*Supplied material:*
________________________________________

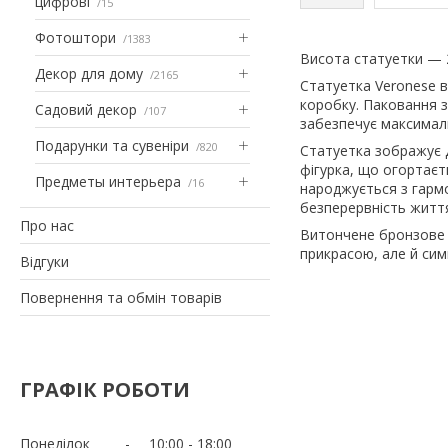
цифрові
15
Фотоштори
1383
Висота статуетки — 
Декор для дому
2165
Статуетка Veronese 
коробку. Паковання з
Садовий декор
107
забезпечує максималь
Подарунки та сувеніри
820
Статуетка зображує Д
фігурка, що огортаєт
Предметы интерьера
16
народжується з гармо
безперервність житт
Про нас
Витончене бронзове о
прикрасою, але й сим
Відгуки
Повернення та обмін товарів
ГРАФІК РОБОТИ
Понеділок
10:00
18:00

________________________________________

*Assignment:*
Please rewrite the text of all the material above, replacing "Відгуки" with "Відгуки клієнтів" and changing nothing else. Leave the pictures out of your answer.

*Result of the exercise:*
цифрові
15
Фотоштори
1383
Висота статуетки — 
Декор для дому
2165
Статуетка Veronese 
коробку. Паковання з
Садовий декор
107
забезпечує максималь
Подарунки та сувеніри
820
Статуетка зображує Д
фігурка, що огортаєт
Предметы интерьера
16
народжується з гармо
безперервність житт
Про нас
Витончене бронзове о
прикрасою, але й сим
Відгуки клієнтів
Повернення та обмін товарів
ГРАФІК РОБОТИ
Понеділок
10:00
18:00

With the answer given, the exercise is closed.